◆ **Instructions**:
- A) Please list every named place that appears in the account of the gig below.
- B) Pick up the account of the gig after its final sentence and carry it forward.

(Text for analysis)

Al is his name, medium height, grey beard and long hair, not too trimmed but not messy mustache, missing his right canine tooth, but a kind smile nonetheless. bought this bike just to go to sturgis, he says.  his buddy, this cat scott, is talking to us, loves the music, asks us where we're heading after.  the burren, I say...and they nod, we go back in to watch the rest of the performers then get ready for sean.

Sean's set was good, we've worked really hard on timing, and the tone was awesome..though I basically felt the drink kick in midway through the set and forgot how to play a VERY easy song!  Oh well..pulled it off. 

The motorcycle dudes have hung through this, as have some of the holdouts from the previous sets, a group of very cool ladies out with each other. They all give us praise, Sean's lady has sold them cds of us and we stay for a while, talk to the club owner, who is raving about us and wants us to come back asap. Sean, as always trying to convince a young lady to join us, rolls out to meet me at the car.  As I walk through the front door of the venue, al hits his harleys starter and the shock both of the noise and the power from the tailpipes knocks me back a foot or two, and I grin.

Pile into the Chrysler, and the two Harleys pull...well, RIP is a better word--in front of us and we proceed through the storied streets of Cambridge at full volume, both on the stereo and the tailpipes leading us, to our destination. Though the drive isn't far and the streets are slow, I have a tough time keeping up with the bikes.  Al pulls alongside us when we get to the burren, and jimmy, on his bitchin AMF, decides to plunge right onto the sidewalk, much to the chagrin of the patrons outside and to the amusement of us. What an entrance. And then, after sean and I hotbox it for a few mins and come inside, all al can do is grin and say, "hope I didn't go too fast for ya." I order a guinness and grin back.

Hang with the very cool ms. storch as we all get drunker. One of the bikers says to sean, "I'm gonna hook you up," and before we can say anything, hes into some chick at the end of the bar, pointing to sean, who is into his seventh at this point.  But the ploy works, and I look back over after having moved to teresa's table and see sean talking to the robust blonde that the biker had anointed him unto. Meanwhile,. Our time to play is getting closer; I have a near-perma-grin from all of the amusements. teresa takes the stage with her pal and rocks it, then hugh, the booker and host, says, "be ready,,you only have ten minutes before the bar closes." So I tell sean to grab his axe and he does; we both tune up, and he goes on about how his guitar just played a whole set and is still in tune, I shrug "whatever" and go in.  Take the stage, rip it up with "Ride This Storm," and Hugh introduces Sean. "Sean? Sean?Sean is back with the bikers, finally he notices and runs up to the stage.  And then, for some reason, he thought it would be prudent for the bikers to handle his axe, and they threw it out of tune...he's struggling to tune it to no avail...finally, I jump up on stage and tune it by ear and say to sean, "Play. NOW." As well he should, as we only had three minutes left!

(End Text for analysis)
(Available data)

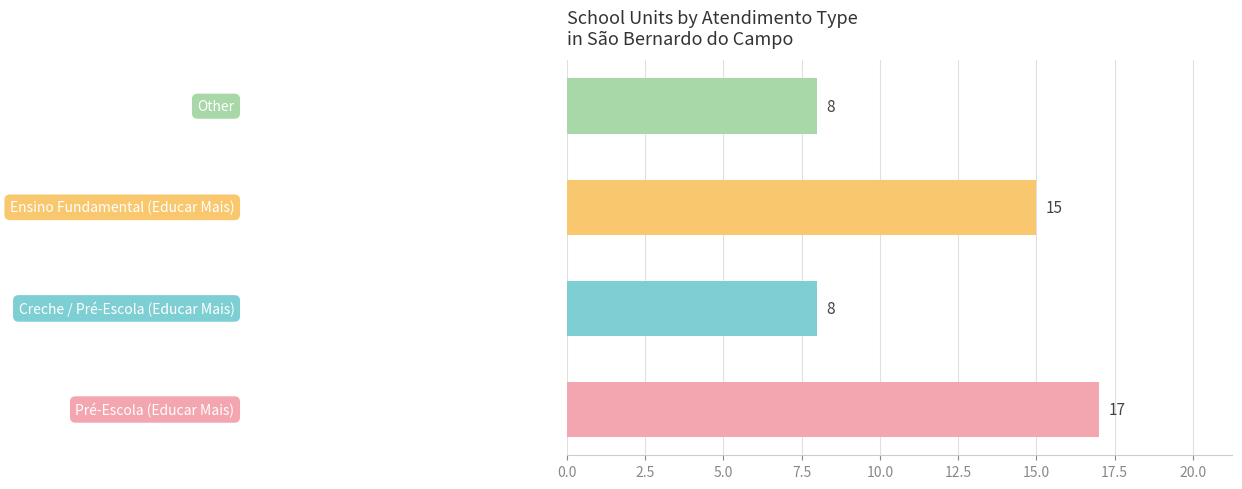

Does the chart contain any negative values?

No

(End Available data)

◆ **Responses**:
- A) Sturgis, Cambridge, the Burren

- B)
He rolls through "Kathryn," despite an errant B string (sorry about that!), and it goes well..then the bar starts to shut down, very quickly. we make the rounds and advertise for our 19th show a bit, say goodbye to our beloved bikers, then teresa leads us to the only open food in Somerville at that late hour (one-thirty, for chrissakes!  I knew there was a reason I left Boston), some relatively ok Chinese. We order, get our food, and eat at a public picnic area in the middle of Davis Square...no one around, totally Frank Capra-esque, very surreal. We laugh even more. We'd been followed by some weird dude from the open mic who is probably harmless but came off like someone who'd synthesized a bit too much MDMA at MIT in the Seventies, going on about some random facts and leaving us all in stunned silence.  We departed with laughter and hugs, and Sean and I in our very impaired state managed to make it back to my cousin's place in Union Square. Sat in front of his house in the car, smoked a pipe and laughed even more. rung the bell finally at 2:30 and my cousin finally did let us in after a very tenuous five minutes and maybe thirty doorbell rings! I'd told him John wasn't staying with us, so he'd only made one bed. Sean felt awful when he realized there wasn't a place for him already made, but I told him it was ok and made upa pallet right quick.  We regaled Cousin David with tales of our evening, and laughed even more...I swear, my face still hurts, I was smiling so hard. Passed out.

Woke up at 7:40 and hit the road hard, meeting up with John and his girl near my old place in Central Square, the boys promptly passing out as the rain hit near Sturbridge and me having a pleasant drive through my favorite roads all the way back to NYC...made the car rental place with no minutes to spare, and they didn't charge us extra for the second key, which I'd lost.  Score one for the little guys. ;)

Currently watching:
Hustle & Flow (Widescreen Edition)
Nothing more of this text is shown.